Mr McDonald said the country's best kept secrets lay in the provinces.

"The Government's probably ignored the regions until recent times but there's now a clear interest from Wellington that they need to see what opportunities are out there in places like Whanganui.

"There are a whole lot of untold stories in Whanganui but that's not uncommon in many places where we've been involved in business cases. But the opportunities here haven't always been well described to people who might be interested in taking them forward.

"You've got the Bartley group and its arrangement with CentrePort in Wellington. There's a huge opportunity around the Castlecliff freight terminal. The there's Pacific Helmets and GDM, two companies that are doing internationally-recognised work.
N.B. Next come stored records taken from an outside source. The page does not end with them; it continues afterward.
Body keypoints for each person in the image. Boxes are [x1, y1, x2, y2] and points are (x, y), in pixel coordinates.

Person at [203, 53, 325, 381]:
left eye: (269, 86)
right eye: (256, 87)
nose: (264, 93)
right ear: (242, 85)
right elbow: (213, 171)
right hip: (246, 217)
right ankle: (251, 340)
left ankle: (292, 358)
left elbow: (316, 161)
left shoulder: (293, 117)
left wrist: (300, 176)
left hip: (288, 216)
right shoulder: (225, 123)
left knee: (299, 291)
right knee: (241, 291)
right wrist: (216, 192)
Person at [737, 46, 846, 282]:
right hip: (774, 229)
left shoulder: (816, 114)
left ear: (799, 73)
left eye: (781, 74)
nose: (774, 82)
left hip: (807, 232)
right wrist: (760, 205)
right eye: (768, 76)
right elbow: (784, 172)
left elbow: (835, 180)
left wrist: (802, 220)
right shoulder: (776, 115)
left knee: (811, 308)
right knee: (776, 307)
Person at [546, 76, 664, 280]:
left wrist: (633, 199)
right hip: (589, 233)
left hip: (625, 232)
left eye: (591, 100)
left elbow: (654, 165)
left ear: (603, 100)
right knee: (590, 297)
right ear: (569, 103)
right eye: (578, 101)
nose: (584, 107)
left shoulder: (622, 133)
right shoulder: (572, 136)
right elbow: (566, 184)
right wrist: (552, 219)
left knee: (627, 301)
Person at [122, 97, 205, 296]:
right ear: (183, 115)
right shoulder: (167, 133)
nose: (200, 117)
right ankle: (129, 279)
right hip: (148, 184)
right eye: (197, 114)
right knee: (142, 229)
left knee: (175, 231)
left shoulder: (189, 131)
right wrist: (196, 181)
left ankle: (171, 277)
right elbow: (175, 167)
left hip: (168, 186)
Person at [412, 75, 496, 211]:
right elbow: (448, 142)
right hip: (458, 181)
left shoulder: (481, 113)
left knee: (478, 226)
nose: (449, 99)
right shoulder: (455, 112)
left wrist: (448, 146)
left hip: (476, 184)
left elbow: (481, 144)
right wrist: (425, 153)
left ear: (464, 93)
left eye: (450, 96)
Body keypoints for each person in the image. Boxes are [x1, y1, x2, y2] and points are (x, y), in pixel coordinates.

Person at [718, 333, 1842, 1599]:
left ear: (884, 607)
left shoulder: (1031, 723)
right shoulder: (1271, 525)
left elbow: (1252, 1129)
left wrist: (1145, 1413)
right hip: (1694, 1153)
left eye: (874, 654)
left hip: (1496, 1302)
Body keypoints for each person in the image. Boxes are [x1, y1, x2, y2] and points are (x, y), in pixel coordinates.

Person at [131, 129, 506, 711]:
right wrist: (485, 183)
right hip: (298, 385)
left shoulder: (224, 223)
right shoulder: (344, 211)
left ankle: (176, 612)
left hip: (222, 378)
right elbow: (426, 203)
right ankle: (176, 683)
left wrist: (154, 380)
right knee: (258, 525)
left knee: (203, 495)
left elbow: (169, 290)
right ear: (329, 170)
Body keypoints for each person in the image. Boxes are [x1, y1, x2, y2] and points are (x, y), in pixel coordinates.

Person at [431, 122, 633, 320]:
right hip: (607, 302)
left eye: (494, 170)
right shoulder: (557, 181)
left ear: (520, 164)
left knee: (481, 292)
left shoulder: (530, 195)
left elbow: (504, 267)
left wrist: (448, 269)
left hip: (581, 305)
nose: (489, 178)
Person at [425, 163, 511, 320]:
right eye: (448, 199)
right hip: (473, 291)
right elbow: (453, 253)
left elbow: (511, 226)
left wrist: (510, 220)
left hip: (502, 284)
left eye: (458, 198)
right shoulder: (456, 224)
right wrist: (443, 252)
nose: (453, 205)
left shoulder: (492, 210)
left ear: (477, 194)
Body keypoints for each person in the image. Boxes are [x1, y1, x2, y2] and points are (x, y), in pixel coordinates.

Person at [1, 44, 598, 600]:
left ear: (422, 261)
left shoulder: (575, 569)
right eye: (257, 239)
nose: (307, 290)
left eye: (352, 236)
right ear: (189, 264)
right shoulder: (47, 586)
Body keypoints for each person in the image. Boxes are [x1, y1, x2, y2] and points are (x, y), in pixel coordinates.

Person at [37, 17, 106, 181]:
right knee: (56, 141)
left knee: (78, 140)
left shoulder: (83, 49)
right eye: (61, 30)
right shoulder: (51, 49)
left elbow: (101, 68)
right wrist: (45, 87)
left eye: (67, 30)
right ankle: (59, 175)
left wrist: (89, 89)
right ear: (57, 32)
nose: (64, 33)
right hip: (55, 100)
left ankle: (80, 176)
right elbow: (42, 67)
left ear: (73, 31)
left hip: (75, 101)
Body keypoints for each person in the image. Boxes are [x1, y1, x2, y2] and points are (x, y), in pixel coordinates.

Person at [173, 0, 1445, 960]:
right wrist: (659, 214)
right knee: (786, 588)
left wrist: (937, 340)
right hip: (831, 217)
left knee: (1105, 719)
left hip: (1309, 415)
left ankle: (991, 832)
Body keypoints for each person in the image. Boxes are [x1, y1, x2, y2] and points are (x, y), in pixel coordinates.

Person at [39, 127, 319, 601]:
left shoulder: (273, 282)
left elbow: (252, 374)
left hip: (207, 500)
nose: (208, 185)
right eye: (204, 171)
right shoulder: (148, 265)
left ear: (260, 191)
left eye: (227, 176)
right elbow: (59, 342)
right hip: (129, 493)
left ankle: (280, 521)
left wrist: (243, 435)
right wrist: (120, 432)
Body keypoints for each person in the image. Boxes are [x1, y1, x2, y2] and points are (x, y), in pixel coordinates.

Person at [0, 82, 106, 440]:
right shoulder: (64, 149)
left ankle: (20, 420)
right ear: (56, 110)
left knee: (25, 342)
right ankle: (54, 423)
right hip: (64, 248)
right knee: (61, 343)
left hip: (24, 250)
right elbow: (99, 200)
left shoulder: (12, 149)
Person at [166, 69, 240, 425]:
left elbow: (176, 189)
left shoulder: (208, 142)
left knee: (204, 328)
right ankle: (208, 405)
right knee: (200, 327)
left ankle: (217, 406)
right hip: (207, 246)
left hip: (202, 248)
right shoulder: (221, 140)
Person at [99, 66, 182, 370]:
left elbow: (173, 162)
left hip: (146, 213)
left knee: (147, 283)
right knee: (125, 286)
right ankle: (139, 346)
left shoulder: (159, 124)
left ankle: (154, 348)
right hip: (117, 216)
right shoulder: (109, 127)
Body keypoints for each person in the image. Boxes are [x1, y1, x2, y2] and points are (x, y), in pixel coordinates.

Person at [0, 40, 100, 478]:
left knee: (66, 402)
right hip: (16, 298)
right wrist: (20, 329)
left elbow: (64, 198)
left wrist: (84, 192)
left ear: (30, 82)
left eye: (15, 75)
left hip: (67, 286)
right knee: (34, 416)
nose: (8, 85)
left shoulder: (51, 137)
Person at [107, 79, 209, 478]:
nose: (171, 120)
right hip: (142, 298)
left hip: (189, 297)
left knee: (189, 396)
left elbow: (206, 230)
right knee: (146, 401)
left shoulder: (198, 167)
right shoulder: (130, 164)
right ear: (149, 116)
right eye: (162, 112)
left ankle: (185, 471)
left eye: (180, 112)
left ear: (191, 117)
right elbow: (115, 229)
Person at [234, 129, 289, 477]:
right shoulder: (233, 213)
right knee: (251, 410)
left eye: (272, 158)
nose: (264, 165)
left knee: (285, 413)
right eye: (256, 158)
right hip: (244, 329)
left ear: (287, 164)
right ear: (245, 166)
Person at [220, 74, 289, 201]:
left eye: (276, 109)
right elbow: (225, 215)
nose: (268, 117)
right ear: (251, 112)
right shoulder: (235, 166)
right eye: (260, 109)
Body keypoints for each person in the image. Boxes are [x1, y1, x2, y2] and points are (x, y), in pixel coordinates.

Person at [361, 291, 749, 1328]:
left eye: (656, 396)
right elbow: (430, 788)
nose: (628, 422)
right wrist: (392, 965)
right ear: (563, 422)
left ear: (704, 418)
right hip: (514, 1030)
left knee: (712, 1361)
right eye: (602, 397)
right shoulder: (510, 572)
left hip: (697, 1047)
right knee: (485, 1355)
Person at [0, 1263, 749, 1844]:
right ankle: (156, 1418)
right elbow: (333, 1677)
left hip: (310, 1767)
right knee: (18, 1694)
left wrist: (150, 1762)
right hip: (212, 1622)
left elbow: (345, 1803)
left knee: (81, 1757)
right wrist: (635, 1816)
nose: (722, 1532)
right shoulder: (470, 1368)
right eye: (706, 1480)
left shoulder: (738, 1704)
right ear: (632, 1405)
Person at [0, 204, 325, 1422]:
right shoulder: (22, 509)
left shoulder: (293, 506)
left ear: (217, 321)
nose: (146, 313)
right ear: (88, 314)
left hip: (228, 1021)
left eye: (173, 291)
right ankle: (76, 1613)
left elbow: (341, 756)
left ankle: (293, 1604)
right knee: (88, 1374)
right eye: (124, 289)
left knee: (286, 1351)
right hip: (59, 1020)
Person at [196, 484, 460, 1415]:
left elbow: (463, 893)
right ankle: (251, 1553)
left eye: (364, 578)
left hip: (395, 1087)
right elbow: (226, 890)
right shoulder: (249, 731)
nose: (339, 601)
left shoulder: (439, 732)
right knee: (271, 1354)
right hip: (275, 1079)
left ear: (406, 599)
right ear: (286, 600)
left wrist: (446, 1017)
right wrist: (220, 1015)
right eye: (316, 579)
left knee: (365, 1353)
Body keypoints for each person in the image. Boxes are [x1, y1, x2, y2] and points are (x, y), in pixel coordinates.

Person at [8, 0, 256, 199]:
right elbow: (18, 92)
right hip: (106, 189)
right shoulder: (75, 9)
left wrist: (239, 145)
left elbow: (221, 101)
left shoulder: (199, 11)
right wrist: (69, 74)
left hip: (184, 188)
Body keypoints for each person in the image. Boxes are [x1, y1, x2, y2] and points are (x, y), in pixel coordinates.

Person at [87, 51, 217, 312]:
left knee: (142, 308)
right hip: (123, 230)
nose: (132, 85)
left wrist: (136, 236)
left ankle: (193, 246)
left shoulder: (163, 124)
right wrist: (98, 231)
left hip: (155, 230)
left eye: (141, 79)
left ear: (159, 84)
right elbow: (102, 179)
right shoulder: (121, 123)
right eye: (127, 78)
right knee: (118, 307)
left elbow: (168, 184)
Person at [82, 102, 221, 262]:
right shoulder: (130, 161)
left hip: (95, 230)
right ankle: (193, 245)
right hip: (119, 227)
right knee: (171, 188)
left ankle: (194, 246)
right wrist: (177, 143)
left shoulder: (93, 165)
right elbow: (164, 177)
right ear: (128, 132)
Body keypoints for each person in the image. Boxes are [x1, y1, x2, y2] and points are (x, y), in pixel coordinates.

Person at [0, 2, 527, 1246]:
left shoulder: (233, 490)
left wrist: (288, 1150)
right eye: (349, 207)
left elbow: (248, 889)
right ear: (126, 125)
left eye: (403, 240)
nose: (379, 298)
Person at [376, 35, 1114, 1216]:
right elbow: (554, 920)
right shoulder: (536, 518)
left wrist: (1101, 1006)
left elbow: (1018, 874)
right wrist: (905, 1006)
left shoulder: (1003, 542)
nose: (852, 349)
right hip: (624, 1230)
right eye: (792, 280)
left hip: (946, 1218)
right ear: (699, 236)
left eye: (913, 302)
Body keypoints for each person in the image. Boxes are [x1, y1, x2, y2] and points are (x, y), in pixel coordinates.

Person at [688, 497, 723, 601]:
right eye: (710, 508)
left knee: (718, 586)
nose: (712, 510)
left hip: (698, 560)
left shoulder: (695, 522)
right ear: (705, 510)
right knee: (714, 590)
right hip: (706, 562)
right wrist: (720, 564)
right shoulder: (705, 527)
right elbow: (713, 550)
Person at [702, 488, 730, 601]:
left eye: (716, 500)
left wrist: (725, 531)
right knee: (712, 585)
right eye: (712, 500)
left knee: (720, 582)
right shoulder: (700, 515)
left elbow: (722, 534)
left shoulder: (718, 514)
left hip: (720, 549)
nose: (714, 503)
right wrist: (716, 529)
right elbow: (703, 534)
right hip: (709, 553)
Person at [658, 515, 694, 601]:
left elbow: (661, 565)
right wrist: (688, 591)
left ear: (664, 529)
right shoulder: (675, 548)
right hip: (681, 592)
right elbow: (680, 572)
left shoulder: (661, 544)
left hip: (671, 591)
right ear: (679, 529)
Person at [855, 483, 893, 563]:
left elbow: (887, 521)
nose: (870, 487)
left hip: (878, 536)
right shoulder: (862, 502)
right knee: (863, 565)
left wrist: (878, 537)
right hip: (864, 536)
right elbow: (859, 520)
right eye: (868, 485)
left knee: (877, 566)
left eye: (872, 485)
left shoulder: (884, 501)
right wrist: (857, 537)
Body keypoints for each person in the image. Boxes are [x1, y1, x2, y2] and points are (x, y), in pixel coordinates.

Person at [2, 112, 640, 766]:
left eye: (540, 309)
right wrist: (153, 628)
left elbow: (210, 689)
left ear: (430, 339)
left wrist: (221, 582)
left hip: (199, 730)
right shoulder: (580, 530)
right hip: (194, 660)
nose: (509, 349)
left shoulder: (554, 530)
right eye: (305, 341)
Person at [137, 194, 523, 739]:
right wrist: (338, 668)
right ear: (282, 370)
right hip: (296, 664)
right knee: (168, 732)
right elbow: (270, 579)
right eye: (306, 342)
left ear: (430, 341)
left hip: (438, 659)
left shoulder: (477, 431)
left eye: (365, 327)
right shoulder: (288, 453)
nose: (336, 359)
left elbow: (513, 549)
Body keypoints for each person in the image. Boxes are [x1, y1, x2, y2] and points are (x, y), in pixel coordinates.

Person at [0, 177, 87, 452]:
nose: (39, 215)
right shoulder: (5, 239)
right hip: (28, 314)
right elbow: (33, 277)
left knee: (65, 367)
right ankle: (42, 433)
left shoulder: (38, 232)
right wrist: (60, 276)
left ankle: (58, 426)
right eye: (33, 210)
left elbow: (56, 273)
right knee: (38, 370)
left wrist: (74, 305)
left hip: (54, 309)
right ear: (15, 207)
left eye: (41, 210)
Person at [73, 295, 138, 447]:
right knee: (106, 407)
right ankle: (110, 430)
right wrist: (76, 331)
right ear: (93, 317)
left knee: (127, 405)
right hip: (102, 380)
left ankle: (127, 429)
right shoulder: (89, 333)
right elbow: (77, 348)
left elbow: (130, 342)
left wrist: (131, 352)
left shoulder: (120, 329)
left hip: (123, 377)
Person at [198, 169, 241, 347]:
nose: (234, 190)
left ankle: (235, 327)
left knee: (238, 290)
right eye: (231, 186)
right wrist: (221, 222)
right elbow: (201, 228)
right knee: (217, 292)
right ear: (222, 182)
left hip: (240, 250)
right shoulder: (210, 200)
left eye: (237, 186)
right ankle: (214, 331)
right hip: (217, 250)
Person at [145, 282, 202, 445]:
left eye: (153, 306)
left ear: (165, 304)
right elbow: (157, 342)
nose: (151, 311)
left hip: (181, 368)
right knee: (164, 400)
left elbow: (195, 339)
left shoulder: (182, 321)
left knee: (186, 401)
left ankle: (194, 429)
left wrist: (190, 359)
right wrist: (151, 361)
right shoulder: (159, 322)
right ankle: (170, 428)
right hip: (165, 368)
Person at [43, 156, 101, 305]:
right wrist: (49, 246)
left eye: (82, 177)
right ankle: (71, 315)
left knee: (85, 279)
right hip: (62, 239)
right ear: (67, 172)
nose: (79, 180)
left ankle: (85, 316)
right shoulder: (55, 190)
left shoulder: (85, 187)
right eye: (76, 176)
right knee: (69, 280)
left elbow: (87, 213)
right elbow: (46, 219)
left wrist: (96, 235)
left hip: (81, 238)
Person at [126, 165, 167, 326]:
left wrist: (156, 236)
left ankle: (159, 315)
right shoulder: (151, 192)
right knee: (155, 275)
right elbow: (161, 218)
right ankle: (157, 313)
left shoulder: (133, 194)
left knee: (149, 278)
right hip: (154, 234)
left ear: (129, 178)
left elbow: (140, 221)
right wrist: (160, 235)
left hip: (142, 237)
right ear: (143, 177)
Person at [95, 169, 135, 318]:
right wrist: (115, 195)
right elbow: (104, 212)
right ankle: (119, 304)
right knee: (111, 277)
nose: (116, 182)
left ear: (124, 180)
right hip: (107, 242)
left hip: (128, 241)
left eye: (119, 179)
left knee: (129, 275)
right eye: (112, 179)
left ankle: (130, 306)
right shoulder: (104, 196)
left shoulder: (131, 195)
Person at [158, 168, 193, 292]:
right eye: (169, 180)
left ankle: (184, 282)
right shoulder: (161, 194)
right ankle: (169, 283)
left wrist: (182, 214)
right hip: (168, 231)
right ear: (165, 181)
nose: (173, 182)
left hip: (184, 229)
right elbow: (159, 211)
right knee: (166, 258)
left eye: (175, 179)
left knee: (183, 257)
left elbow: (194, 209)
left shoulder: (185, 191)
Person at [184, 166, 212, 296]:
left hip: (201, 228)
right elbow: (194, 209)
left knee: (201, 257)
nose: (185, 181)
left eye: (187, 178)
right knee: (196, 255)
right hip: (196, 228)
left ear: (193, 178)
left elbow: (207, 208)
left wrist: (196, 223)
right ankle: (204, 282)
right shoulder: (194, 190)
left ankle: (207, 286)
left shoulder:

But in Wellington they're not always aware those things are going on in regions like Whanganui.

"And I know if you get down below those levels there's another bunch of other interesting enterprises also making a contribution."

Mr McDonald said Whanganui businesses should regard a major centre like Wellington should be seen as a potential export market.

"There's good transport infrastructure already in place and if you look north than in five hours or so you've got an even bigger market in Auckland."

He said the regional growth study had removed a major road block to Whanganui doing business.

"You've got some interesting opportunities with Whanganui and Partners' "Liftoff" programme which is all about peer-to-peer lending and is a relatively new development in financial markets. It gives local businesses access to potential capital that wasn't there before.

"But what investors want is good quality information about why they should invest in Whanganui business."

He said Whanganui was a low cost area to start a business. House prices were reasonable and it had good basic infrastructure.

"And there are lots of good people around who can support you as a business start-up. Whanganui and Partners is hugely supportive of business and the council itself has demonstrated the same keenness.

"And as various iwi groups settle their Treaty of Waitangi claims they'll become potential and considerable investors looking for opportunities."

He said Whanganui needs to start looking at the next generation of entrepreneurs, those in the 20-30 year age group looking to get into their own business.

"It's about how we get the younger generation involved and wanting to stay here. But first it's about opening people's eyes."